When I began “the search”, there was a hope for a new and independent life. But time and unworthy experiences have imparted a seismic shift to the focus of the entire act. From finding the one I would like to share my life with to how I am perceived by a set of strangers who most likely will not even matter, I have often felt like a product on display at a grocery store; being sized up by one and all. And I am tired of being judged even though I am no less guilty of judging all those who crossed my path in this journey.
Trials and tribulations throttled my self-confidence. I had begun to question the very ideals I had grown up with. Maybe I was too headstrong, opinionated and outspoken? Or maybe, my hands are too thin, teeth too big or complexion too dark for anyone’s liking?

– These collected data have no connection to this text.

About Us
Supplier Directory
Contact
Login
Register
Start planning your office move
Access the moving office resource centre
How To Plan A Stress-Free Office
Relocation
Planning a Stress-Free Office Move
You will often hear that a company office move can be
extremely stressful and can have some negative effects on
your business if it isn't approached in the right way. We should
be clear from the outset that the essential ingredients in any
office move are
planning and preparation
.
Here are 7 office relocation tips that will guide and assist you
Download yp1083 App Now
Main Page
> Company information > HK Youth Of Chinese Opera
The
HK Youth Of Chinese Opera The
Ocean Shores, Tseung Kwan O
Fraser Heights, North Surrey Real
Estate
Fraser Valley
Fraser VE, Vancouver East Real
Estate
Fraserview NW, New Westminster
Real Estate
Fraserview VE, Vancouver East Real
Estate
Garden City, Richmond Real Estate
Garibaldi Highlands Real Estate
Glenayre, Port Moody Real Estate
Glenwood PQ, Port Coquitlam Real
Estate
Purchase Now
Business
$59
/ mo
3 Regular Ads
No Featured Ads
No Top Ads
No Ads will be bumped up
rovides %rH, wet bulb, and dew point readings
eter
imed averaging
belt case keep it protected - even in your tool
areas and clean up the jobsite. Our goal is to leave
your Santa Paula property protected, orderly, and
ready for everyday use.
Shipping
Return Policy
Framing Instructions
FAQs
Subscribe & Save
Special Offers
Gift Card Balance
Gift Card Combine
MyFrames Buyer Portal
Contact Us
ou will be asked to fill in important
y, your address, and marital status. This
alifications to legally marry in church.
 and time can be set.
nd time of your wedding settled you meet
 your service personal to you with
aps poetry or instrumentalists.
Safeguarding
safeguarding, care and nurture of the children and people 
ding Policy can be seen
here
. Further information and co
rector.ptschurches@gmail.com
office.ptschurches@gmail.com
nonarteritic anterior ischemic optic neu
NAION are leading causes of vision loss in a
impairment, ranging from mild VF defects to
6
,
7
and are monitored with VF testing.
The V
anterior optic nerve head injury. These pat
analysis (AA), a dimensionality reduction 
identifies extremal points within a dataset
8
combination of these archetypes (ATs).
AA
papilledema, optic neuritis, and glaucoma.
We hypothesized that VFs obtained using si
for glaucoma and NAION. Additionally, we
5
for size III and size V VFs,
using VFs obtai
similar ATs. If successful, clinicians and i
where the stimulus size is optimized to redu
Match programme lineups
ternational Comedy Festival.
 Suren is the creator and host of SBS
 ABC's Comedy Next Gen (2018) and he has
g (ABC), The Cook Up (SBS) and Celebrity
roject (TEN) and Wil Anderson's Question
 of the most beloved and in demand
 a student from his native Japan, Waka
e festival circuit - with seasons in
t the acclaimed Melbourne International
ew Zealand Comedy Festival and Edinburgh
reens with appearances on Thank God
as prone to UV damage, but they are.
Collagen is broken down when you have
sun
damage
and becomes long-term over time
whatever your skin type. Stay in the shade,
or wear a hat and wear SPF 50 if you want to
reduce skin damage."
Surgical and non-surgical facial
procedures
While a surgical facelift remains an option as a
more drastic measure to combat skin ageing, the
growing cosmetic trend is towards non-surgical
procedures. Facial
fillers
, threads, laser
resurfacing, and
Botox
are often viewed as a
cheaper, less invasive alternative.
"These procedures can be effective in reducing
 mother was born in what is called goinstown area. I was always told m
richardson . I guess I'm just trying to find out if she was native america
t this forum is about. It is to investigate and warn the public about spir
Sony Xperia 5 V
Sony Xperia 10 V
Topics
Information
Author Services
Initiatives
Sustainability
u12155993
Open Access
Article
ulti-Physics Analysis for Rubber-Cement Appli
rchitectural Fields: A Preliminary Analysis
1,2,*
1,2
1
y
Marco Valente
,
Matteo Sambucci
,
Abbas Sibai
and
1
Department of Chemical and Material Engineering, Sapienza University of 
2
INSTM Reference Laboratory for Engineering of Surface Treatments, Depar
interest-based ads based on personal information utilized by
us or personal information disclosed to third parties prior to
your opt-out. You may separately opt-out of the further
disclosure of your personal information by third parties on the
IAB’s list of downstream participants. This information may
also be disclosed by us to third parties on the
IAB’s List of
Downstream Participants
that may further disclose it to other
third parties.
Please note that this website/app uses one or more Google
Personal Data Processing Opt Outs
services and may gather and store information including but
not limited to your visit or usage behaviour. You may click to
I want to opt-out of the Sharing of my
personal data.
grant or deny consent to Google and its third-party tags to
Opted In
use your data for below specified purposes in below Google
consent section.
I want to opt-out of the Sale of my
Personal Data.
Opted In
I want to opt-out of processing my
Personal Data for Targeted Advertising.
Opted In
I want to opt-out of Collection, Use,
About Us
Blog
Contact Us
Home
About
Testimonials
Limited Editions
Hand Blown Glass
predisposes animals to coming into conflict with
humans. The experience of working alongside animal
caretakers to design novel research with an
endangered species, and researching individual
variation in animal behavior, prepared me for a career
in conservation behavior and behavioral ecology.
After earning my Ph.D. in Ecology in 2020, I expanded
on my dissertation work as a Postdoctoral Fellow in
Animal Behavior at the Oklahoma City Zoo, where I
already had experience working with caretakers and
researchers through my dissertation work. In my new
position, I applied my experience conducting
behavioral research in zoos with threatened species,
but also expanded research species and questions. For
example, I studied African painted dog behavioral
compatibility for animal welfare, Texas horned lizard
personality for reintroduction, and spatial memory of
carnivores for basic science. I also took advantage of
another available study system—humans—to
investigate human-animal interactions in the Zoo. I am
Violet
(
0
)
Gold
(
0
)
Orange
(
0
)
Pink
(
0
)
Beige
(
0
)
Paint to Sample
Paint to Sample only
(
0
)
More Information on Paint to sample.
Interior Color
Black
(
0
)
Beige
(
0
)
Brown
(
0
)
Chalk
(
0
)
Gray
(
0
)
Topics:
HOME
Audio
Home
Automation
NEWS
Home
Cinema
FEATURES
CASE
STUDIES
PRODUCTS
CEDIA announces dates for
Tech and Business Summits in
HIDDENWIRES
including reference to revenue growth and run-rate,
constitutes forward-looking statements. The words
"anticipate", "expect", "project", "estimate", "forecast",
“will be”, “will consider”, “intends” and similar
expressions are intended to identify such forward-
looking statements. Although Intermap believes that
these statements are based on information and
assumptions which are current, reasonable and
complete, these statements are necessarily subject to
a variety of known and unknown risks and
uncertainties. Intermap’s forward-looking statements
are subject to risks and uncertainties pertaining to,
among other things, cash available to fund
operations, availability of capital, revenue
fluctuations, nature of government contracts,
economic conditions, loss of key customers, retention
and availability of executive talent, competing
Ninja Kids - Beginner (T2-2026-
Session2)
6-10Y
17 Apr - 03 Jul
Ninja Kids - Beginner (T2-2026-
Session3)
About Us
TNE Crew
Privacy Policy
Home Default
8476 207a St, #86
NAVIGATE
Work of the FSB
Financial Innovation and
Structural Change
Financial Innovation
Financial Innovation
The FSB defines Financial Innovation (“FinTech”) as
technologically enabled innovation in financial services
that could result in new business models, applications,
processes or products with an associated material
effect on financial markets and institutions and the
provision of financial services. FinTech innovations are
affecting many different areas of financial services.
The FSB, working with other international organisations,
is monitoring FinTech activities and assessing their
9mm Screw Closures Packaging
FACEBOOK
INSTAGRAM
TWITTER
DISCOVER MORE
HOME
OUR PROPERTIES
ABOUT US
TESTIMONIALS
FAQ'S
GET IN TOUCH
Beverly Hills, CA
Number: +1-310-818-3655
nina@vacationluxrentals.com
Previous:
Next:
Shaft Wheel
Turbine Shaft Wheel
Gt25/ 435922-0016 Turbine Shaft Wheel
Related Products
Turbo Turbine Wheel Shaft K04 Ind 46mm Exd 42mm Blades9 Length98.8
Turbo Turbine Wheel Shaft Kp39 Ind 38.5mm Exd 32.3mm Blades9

Finally, good sense prevailed when I realised it was not just me but many other women I knew – all of them strong and independent – are struggling on the same front. Many of my officer colleagues recite similar stories with even funnier anecdotes. All of them are exhausted from meeting new people with the hope that one of them may become their life partner.
I dwelled on the possible reasons for such a phenomenon, but could not pin down on any one alone. Most of these women, including me, are not looking for a knight with shining armour. Or a prince who would rescue Cinderella from her miserable life. Because we are self-assured and capable. And our lives without being married aren’t miserable at all. Yet we harbour the hope of growing together and growing old with someone who can love us, care for us and respect us.
Is it too much to ask for?
Kanika Dua is an officer of the Indian Revenue Services and is currently posted as Assistant Commissioner (GST) in Delhi. The views expressed, if any, are personal and not of the department/organisation.